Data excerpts
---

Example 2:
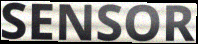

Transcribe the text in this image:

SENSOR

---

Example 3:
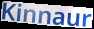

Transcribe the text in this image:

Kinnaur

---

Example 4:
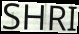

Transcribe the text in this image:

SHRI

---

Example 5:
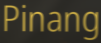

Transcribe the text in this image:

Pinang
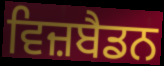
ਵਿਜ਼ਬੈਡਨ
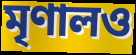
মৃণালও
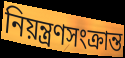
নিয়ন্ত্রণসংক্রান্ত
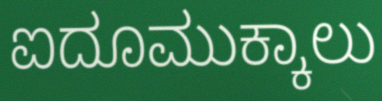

---

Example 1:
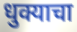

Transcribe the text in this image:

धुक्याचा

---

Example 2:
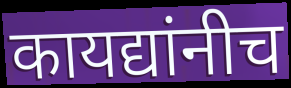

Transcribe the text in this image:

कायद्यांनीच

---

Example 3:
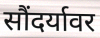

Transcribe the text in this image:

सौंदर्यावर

> **Work to complete**
Determine the number of lines in the data above that hold "Example", and reply with that number alone.

> **Task solution**
7